有酸素運動には、いろいろな種類があります。
よく聞く代表的なものに、ランニングや水泳や、サイクリングなどがあります。
私は自分の体重の膝への負荷が懸念されるので、主にウォーキングやヨガをやっています。
昔腰痛になったときに教えてもらったピラティスも、たまに思い出してはやっています。
有酸素運動は、こうしてパッと思いつくだけでも、けっこうたくさんあることに気づきます。
種類が豊富だと、そのときの体調や気分によっても選ぶことができて良いなと思います。
飽きやすい私でも、別のことに変えると楽しみながら続けられます。
天気が悪くて外に出にくいときでも、ヨガやピラティスの他に、階段の上り下りなども運動になります。
自宅でできることが多い点も、有酸素運動の良い点です。
これだけあるのだから、諦めずに長く続けていきたいです。
家でも気軽にできる有酸素運動がありますが、効果がありそうなのがスクワットです。
昔運動をしていた頃、体力作りとして何かといえばスクワットをしていたので、あの頃のハードなトレーニングの記憶と結びついていて若干避けたい気持ちが働いてしまいます。
でも、よくよく考えると確かに効果はあったと思いますし、その場にいながらにして行えるというのはありがたい気もします。
さらに脂肪燃焼してダイエット効果もあるなら、もはや私にとってやらない手はないという感じです。
そうして自分のやる気を高めて、いざ久しぶりに挑戦してみると、やはりけっこうキツいです。
最近運動をしていなかったので、余計キツく感じるのかもしれません。
これは身体を慣らしていくのに時間がかかりそうですが、怠けきった身体と気持ちを引き締めるチャンスと思って取り入れていければと思います。
運動の方法はいろいろありますが、私はダイエット目的もあるため、脂肪を燃焼する効果のあるスポーツを探しています。

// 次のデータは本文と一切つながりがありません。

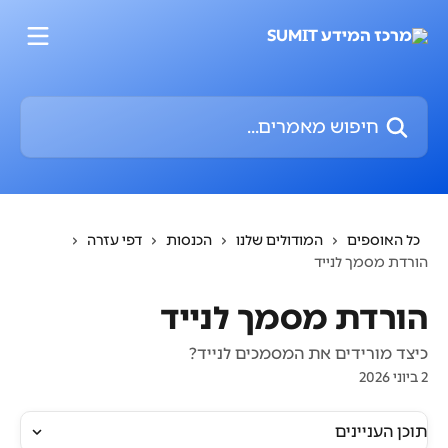
דלג לתוכן הראשי
חיפוש מאמרים...
כל האוספים
המודולים שלנו
הכנסות
דפי עזרה
הורדת מסמך לנייד
הורדת מסמך לנייד
כיצד מורידים את המסמכים לנייד?
2 ביוני 2026
תוכן העניינים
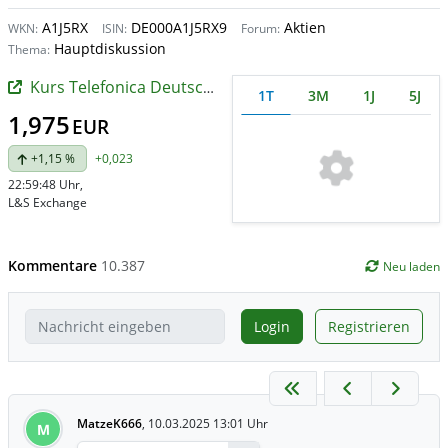
A1J5RX
DE000A1J5RX9
Aktien
WKN:
ISIN:
Forum:
Hauptdiskussion
Thema:
Kurs Telefonica Deutschland
1T
3M
1J
5J
1,975
EUR
+1,15 %
+0,023
22:59:48 Uhr
,
L&S Exchange
Kommentare
10.387
Neu laden
Login
Registrieren
MatzeK666
,
10.03.2025 13:01 Uhr
M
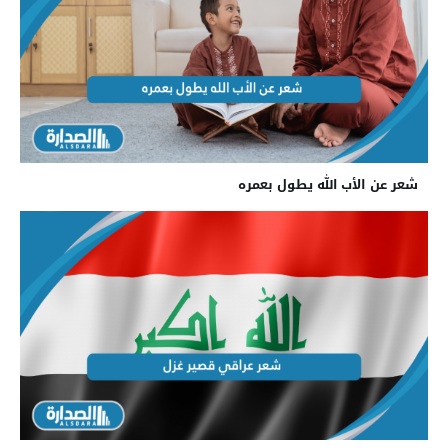
شعر عن الأب الله يطول بعمره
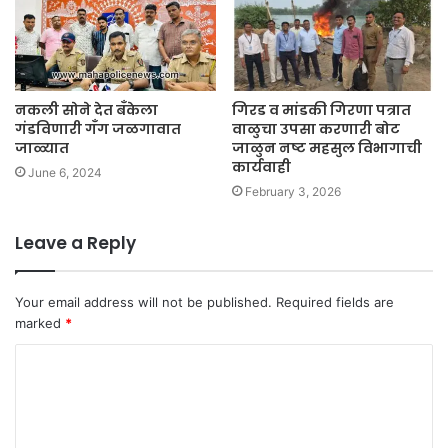
नकली सोने देत बँकेला
गिरड व मांडकी गिरणा पत्रात
गंडविणारी गँग जळगावात
वाळुचा उपसा करणारी बोट
जाळ्यात
जाळुन नष्ट महसुल विभागाची
कार्यवाही
June 6, 2024
February 3, 2026
Leave a Reply
Your email address will not be published.
Required fields are
marked
*
C
o
m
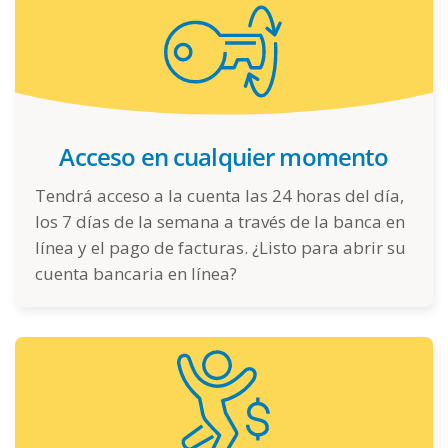
Acceso en cualquier momento
Tendrá acceso a la cuenta las 24 horas del día,
los 7 días de la semana a través de la banca en
línea y el pago de facturas. ¿Listo para abrir su
cuenta bancaria en línea?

大抵の運動は、有酸素運動と無酸素運動の両方が組み合わさっているとは思います。
それでも、特に持久力が必要とされるスポーツとなると、マラソンでしょうか。
昔陸上競技をやっていた頃は、短距離走がメインだったので、長距離走をやっていた人とはトレーニング方法も異なります。
筋肉のつき方も違ってくるので、いざ急にマラソンをしようと思っても、本当の長距離はスタミナがもちません。
無理をしても怪我をするだけなので、ウォーキングから身体を慣らしていきたいです。
ウォーキングなどは長時間行えるのが良い点だなと思います。
短時間で集中も良いのですが、外に出かけてウォーキングをすると、景色が変わって新鮮な気持ちでできますし、移動スピードがゆっくりなのでいろいろなものを発見できるのも楽しい点です。